Putting ROCKWOOL's stone wool insulation to the test

ROCKWOOL makes stone wool insulation used in buildings to help contain fires. Testing is crucial to ensure that these materials limit the spread of flames. Advanced analysis provided new data on the fire performance of ROCKWOOL’s insulation.

People should expect that their homes, workplaces, schools, and hospitals are safe, but building fires do happen. And when they do, the safety of the occupants and the first responders depends on how the building reacts during the fire.

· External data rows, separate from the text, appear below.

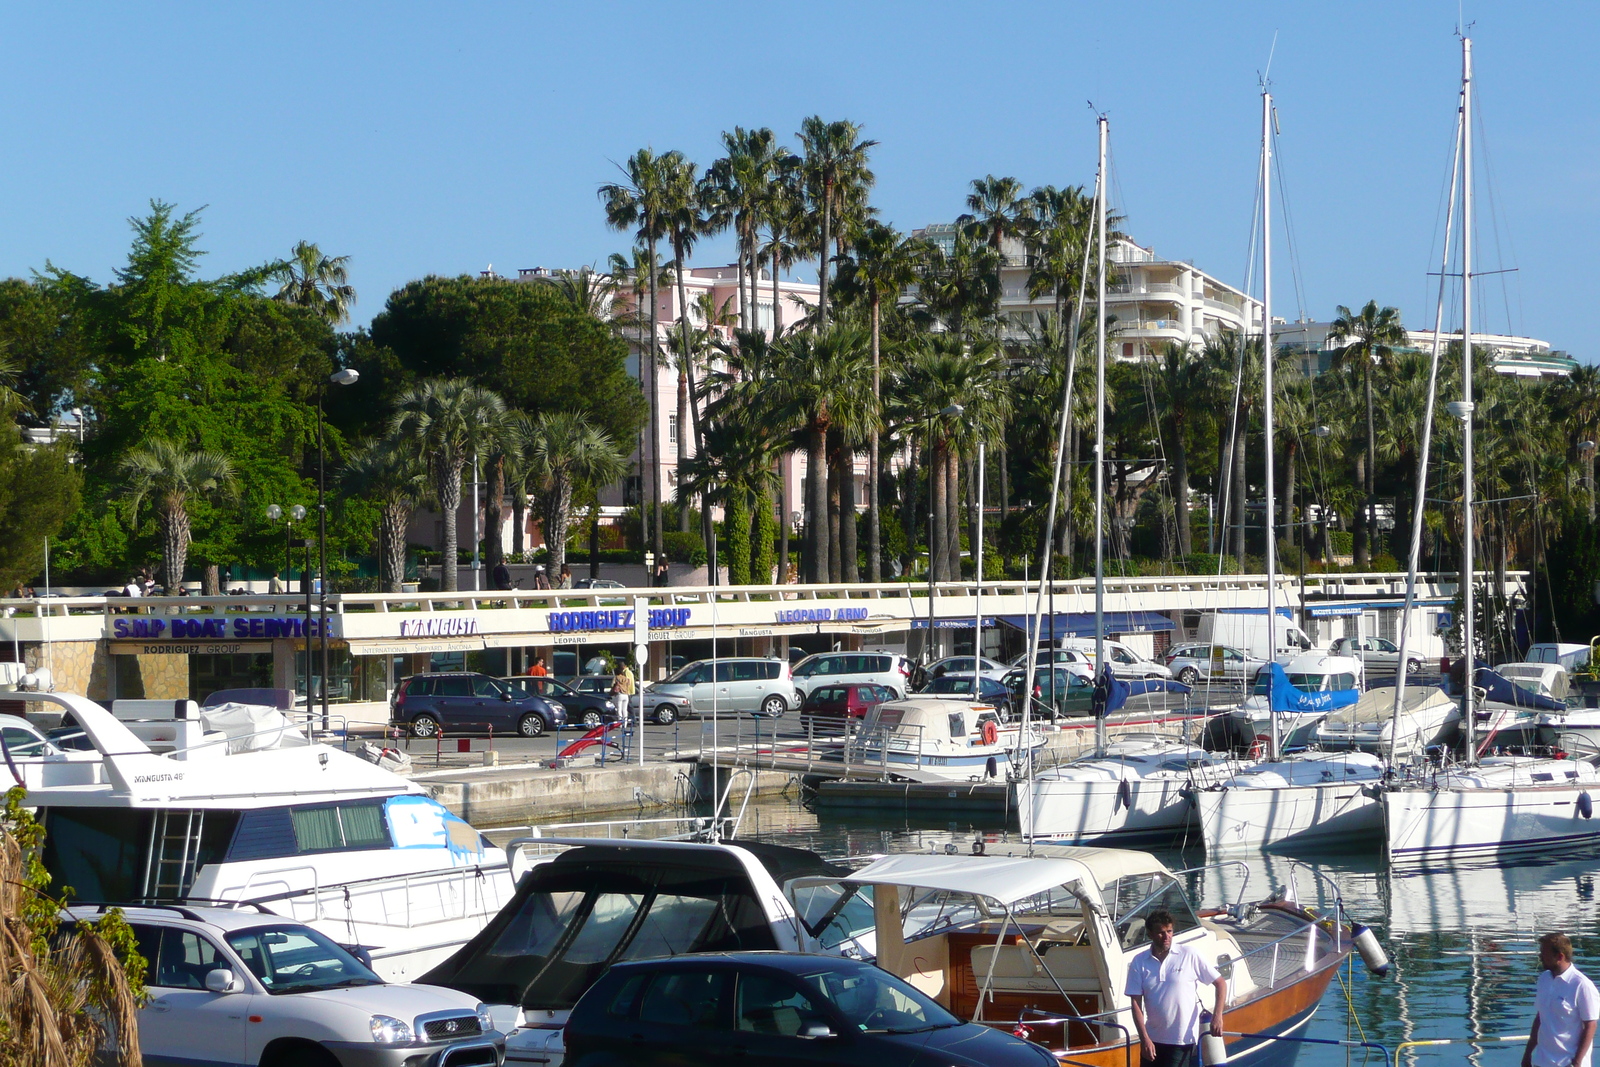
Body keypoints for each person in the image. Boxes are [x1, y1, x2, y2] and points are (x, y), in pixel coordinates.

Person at [1125, 909, 1226, 1067]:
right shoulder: (1139, 961)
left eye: (1170, 931)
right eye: (1161, 933)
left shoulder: (1189, 954)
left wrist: (1217, 1016)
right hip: (1151, 1039)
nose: (1167, 937)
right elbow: (1136, 1003)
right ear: (1150, 934)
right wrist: (1144, 1039)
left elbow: (1220, 983)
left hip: (1181, 1040)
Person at [1524, 932, 1598, 1067]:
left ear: (1559, 956)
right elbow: (1540, 1017)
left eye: (1543, 953)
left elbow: (1590, 1025)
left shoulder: (1581, 985)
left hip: (1568, 1062)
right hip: (1542, 1061)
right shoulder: (1544, 979)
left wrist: (1577, 1062)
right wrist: (1527, 1053)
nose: (1540, 957)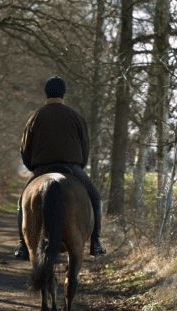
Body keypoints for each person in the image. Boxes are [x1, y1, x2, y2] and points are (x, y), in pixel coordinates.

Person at [14, 76, 106, 260]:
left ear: (45, 92)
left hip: (42, 170)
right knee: (96, 198)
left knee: (21, 205)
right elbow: (85, 148)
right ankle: (96, 241)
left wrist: (34, 167)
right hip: (72, 169)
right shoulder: (76, 116)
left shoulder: (35, 117)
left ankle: (23, 245)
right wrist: (79, 166)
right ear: (64, 93)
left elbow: (25, 150)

Fires in modern buildings spread 5-10 times faster than 50 years ago. This is largely due to the widespread use of plastics and synthetics which burn rapidly. To address this issue, ROCKWOOL has created stone wool insulation that should withstand temperatures up to 1000°C. This should help contain fires and slow their spread. Additionally, the stone wool should not emit significant toxic smoke.

Advanced tools were used to test the material

To gather the necessary data, ROCKWOOL worked with the Danish Technological Institute (DTI) and the German research facility DESY, which operates an advanced particle accelerator.

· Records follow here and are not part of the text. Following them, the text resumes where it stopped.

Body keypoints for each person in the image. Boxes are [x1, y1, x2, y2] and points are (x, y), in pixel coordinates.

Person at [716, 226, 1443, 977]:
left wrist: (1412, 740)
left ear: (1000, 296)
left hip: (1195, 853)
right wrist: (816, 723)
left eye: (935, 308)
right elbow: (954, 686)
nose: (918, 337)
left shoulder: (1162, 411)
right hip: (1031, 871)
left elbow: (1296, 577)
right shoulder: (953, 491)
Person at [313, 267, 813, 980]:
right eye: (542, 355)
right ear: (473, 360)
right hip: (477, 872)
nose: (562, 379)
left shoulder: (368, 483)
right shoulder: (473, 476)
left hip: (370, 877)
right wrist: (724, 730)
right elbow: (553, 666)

Two different methods were used to study how the stone wool reacts to high temperatures. At DTI, electron microscopy provided detailed images showing how heat affects the material on a microscopic level. At DESY, X-ray analysis revealed how heat changes the structure of the material at the atomic level.

- The service from the Danish Technological Institute was well planned, on time and the report well detailed. We obtained unique insights for a better understanding of our products behaviors under given conditions, and we look forward to future measurements at large scale research infrastructures, says Denis Okhrimenko, Senior R&D Engineer, Group Development at ROCKWOOL.

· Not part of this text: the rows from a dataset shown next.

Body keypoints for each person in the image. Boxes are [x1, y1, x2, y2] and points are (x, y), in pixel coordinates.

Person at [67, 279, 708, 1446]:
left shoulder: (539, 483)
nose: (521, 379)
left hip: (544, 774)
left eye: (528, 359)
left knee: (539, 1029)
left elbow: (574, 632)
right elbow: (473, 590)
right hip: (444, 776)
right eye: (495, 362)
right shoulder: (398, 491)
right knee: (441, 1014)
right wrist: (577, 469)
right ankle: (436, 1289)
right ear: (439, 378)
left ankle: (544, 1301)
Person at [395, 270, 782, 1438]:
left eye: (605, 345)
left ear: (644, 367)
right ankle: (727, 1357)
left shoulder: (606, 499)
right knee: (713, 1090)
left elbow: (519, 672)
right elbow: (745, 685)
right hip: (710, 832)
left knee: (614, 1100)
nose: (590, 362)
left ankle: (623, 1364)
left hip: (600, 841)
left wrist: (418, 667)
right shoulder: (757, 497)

The service from the Danish Technological Institute was well planned, on time and the report well detailed. We obtained unique insights for a better understanding of our products behaviours under given conditions, and we look forward to future measurements at large scale research infrastructures

- Denis Okhrimenko, ROCKWOOL

Key properties remain uncompromised

The tests showed that when stone wool is exposed to high temperatures, the tiny fibers inside the material change shape and structure on a microscopic level. For example, the way the fibers are arranged and how the atoms are organized can shift when the material is heated. This is a normal process when materials are exposed to extreme conditions.

Figure 1. Cross-section of multioxide glass fibre visualized with Backscattered Electron Imaging before and after heat treatment of a stone wool fibre.

However, these microscopic changes do not weaken the stone wool or affect its most important qualities. Even after being heated up to 1000°C, the material keeps its overall strength and shape. Most importantly, it still works as a fire barrier and does not release dangerous smoke. In other words, although the stone wool looks and behaves a bit differently under a microscope after being heated, its main safety properties stay the same and are not compromised.

Enables further research

By using both advanced imaging and X-ray techniques, the researchers could see in detail how stone wool fibers change on both an atomic and microscopic level when exposed to heat. These insights help us better understand why stone wool is such an effective fire-resistant insulation material. The study also shows that using large European research facilities with advanced particle accelerators can provide valuable knowledge. This opens new opportunities for future research, which could help make building materials even safer and more effective.

- It was a great experience. I have never performed measurements at large scale research infrastructures and the DTI service was a valuable support for a fast kick-start and advancement of my PhD project between Rockwool and Aarhus University, says Krestine Rasmussen, Industrial PhD student from Aarhus University.